Nesse sentido, repetimos com Paul Claudel que a beleza criada pode ser frustrante e também impulsiva: como ela nos diz o que todos anseamos, nos convoca à sua possessão e, uma vez encontrada, nos decepciona porque embora nos dê algo de que anseávamos, não nos dá por inteiro. Mas é propulsora quando a assumimos como notícia da Beleza Abosluta, verdadeiramente existente, da qual ela é apenas um reflexo que nos dá um sabor primário da Beleza divina, a qual sobretudo nos indica o caminho para nos mover em direção a Ela.

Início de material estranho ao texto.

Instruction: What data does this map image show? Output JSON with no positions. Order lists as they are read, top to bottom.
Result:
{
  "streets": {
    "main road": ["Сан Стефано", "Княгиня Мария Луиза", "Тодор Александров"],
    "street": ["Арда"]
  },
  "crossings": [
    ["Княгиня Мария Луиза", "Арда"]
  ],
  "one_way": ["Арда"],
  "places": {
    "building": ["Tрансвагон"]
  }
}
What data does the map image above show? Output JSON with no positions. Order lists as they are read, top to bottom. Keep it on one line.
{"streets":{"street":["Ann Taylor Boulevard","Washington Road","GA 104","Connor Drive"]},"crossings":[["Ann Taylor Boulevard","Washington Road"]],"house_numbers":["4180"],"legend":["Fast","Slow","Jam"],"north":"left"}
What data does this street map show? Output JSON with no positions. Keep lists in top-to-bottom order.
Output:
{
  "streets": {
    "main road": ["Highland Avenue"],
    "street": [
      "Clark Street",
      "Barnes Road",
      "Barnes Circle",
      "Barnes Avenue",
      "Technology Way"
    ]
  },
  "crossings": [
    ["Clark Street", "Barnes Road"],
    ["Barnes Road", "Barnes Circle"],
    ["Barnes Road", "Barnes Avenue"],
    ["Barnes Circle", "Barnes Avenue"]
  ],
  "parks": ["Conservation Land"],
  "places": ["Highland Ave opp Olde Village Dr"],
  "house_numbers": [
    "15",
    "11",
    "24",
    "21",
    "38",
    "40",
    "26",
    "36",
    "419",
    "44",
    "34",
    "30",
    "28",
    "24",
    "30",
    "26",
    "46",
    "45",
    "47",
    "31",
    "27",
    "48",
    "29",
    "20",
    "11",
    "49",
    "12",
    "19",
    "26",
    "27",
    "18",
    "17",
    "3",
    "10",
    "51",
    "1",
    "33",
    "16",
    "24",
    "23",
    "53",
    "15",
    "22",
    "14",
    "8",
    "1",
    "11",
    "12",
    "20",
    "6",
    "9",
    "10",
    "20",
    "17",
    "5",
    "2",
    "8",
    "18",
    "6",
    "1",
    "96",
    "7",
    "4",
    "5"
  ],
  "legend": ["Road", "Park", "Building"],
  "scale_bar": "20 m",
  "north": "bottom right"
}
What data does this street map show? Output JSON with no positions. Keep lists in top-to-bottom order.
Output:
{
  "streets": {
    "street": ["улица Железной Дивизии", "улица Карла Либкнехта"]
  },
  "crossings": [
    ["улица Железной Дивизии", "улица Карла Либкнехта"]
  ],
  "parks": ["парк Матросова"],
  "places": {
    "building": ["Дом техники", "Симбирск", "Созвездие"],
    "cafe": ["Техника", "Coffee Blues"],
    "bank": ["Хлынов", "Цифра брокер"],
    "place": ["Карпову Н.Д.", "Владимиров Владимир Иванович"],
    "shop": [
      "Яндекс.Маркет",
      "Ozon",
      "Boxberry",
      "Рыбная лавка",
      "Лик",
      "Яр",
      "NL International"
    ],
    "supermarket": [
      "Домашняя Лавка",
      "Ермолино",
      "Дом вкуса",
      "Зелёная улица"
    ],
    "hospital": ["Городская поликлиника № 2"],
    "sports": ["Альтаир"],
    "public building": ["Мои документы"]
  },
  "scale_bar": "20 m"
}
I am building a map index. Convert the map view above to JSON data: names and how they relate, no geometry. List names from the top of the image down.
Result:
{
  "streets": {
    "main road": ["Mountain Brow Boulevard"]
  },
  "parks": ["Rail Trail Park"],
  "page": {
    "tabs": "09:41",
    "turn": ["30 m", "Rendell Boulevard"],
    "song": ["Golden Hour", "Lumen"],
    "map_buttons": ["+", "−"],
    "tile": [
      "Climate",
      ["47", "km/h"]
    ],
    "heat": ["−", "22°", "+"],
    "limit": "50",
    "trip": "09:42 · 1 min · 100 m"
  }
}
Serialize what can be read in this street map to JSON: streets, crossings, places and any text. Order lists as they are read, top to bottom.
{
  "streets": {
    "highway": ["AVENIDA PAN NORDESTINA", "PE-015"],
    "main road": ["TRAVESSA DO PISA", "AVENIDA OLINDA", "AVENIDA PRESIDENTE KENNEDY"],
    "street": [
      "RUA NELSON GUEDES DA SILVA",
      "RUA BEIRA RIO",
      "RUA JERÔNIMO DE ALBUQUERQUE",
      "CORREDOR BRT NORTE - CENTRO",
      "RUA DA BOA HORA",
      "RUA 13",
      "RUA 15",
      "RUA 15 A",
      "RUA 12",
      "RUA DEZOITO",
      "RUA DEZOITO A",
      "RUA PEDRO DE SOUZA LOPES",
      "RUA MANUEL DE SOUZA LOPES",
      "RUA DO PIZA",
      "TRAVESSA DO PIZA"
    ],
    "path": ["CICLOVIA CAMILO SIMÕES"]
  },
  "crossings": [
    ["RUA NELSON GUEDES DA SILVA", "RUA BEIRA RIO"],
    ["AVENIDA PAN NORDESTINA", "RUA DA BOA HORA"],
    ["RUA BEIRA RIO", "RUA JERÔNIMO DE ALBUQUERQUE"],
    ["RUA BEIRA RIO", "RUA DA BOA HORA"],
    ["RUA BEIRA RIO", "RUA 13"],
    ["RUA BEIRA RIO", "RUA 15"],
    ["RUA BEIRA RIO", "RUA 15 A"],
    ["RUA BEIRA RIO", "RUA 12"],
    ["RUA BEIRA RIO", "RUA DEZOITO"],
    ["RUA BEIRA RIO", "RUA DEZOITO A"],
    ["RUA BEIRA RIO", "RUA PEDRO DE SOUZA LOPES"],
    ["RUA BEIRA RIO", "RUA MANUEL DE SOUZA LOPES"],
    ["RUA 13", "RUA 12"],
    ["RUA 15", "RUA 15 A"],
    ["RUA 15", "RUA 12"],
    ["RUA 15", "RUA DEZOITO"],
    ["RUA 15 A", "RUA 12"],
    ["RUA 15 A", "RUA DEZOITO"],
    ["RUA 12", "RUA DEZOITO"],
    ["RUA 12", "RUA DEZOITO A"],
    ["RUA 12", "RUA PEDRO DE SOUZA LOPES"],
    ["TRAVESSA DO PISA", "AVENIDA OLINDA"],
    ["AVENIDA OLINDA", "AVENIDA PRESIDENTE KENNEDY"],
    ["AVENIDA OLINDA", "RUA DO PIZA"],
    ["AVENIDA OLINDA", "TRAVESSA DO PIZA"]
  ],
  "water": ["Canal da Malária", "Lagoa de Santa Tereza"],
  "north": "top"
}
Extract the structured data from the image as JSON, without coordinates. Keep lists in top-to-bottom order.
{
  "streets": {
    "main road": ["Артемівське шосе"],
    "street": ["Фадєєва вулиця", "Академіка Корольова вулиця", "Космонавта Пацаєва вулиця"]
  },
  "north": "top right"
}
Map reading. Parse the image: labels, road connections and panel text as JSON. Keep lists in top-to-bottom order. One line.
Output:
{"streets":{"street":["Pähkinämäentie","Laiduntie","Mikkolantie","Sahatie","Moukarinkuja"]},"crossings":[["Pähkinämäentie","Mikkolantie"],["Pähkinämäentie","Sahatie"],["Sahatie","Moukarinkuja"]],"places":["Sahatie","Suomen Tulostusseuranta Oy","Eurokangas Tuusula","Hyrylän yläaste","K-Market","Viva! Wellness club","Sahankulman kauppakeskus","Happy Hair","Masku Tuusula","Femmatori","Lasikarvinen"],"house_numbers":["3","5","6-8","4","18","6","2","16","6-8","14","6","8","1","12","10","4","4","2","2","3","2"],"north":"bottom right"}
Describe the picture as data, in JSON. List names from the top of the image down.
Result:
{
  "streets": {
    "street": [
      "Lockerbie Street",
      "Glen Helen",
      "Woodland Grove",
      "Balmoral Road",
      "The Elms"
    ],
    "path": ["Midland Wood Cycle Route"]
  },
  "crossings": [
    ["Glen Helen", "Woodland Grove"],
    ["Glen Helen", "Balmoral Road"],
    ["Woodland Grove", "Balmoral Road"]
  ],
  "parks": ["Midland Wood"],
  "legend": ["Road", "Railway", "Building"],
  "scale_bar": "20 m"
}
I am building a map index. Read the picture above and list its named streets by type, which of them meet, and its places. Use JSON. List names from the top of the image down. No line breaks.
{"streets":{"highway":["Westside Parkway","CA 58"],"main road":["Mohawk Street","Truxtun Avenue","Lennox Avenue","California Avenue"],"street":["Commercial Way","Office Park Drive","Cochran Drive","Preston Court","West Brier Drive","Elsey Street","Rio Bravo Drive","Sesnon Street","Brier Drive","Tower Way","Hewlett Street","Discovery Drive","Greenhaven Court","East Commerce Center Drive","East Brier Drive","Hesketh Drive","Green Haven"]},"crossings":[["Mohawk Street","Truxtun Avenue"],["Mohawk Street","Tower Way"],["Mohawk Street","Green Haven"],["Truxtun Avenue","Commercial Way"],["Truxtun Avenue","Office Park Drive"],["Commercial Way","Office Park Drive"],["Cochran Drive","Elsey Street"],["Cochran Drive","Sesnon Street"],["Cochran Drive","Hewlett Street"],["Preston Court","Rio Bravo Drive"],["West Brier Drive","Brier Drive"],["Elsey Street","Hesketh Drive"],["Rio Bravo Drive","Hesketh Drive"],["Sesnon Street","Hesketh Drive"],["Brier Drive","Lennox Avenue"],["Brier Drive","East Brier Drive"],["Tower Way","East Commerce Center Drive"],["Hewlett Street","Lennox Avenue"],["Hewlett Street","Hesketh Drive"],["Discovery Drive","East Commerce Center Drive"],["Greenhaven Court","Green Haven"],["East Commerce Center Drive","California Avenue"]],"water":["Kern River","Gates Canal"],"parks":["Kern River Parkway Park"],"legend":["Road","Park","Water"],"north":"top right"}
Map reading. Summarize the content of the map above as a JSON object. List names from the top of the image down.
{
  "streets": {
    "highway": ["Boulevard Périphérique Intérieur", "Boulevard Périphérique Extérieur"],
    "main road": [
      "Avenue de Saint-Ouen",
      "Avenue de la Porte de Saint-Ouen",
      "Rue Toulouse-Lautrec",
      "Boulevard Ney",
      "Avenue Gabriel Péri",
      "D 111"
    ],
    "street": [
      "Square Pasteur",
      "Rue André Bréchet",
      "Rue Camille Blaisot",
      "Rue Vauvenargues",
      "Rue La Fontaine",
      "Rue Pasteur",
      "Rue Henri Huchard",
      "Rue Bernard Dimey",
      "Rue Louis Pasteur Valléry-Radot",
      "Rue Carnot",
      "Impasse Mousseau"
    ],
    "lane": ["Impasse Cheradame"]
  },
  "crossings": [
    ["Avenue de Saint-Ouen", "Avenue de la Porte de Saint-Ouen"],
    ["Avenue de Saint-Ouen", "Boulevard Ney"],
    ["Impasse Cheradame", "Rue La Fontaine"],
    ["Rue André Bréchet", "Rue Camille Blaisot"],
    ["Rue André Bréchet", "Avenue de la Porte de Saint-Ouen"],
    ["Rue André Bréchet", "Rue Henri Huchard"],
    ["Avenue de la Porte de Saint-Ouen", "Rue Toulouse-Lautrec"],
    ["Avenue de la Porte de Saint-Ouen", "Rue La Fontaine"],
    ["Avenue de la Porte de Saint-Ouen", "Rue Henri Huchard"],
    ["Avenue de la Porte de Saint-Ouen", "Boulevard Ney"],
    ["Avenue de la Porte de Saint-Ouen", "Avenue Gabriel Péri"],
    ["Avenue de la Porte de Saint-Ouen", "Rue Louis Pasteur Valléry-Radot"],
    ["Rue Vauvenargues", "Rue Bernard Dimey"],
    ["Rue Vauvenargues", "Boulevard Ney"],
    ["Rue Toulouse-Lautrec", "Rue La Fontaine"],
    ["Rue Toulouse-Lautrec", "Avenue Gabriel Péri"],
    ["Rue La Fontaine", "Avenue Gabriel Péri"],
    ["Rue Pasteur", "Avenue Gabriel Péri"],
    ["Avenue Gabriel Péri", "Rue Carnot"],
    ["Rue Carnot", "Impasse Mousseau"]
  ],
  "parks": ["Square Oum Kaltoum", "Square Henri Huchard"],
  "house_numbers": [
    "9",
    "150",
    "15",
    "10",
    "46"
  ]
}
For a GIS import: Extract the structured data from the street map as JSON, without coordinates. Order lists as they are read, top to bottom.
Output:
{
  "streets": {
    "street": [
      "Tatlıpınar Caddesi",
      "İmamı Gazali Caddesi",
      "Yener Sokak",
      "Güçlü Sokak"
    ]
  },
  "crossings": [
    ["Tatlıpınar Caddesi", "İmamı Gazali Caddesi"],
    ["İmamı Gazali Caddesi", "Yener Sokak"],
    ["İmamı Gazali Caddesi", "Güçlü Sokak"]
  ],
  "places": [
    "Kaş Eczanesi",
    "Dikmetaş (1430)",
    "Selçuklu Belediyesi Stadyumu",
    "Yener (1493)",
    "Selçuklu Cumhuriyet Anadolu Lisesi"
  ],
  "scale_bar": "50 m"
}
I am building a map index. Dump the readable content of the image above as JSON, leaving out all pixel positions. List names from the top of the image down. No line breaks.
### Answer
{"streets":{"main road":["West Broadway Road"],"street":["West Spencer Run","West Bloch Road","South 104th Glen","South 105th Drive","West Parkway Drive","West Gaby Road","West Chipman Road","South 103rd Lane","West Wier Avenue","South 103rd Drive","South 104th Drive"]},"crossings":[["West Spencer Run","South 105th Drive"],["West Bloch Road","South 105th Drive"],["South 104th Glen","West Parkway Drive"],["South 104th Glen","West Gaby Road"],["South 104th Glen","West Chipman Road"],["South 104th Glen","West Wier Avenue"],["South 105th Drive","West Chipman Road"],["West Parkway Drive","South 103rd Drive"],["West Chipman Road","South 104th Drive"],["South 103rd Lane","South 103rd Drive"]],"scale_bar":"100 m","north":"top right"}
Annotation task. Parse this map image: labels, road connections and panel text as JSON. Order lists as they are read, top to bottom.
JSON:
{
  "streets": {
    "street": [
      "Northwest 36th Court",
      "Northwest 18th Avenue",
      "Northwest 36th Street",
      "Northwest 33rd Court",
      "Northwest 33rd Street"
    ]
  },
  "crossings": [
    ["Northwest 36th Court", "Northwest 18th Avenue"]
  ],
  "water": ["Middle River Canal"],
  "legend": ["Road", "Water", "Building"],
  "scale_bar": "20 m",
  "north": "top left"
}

Insistindo, decidimos que esta proximidade que a beleza estabelece com a Divinidade tem uma característica ‘muito humana’, o que torna ainda mais apetecível a sua forte repercussão sensível. Por exemplo, uma verdade, expressada de forma bela, além de representar seu próprio aspecto objetivo e real, comove o homem inteiro que é de corpo e alma. O alcança de uma maneira inclusive emocional e o move a aceitá-la pela própria característica de atração da beleza. Além disso, acreditamos que uma verdade belamente expressada traz notícias de outras verdades mais altas, das quais a verdade enunciada depende ou deriva. Isso é a própria beleza e, neste sentido, pode inclusive fornecer mais verdade que a própria verdade que expressa ou simboliza. É uma beleza, um fulgor da verdade que traz a luz das verdades mais altas.
Beleza e mística
Transcendendo o campo da mera filosofia e ingressando no solo sagrado da teologia, sabemos, por experiência própria, que a beleza convoca e favorece a contemplação. Uma bela paisagem nos chama a parar para apreciá-Lo e para que Nele nos deleitemos. E sabemos também que a mística, cristianicamente entendida, tem a contemplação como um dos seus efeitos mais comuns. A ação do Espírito Santo na alma frequentemente resulta na contemplação mística. Esta silimaridade de efeitos não indica que a beleza favorece a mística ou está intimamente relacionada com a mística? Evidentemente que sim, mas isso será tema de nosso próximo artigo.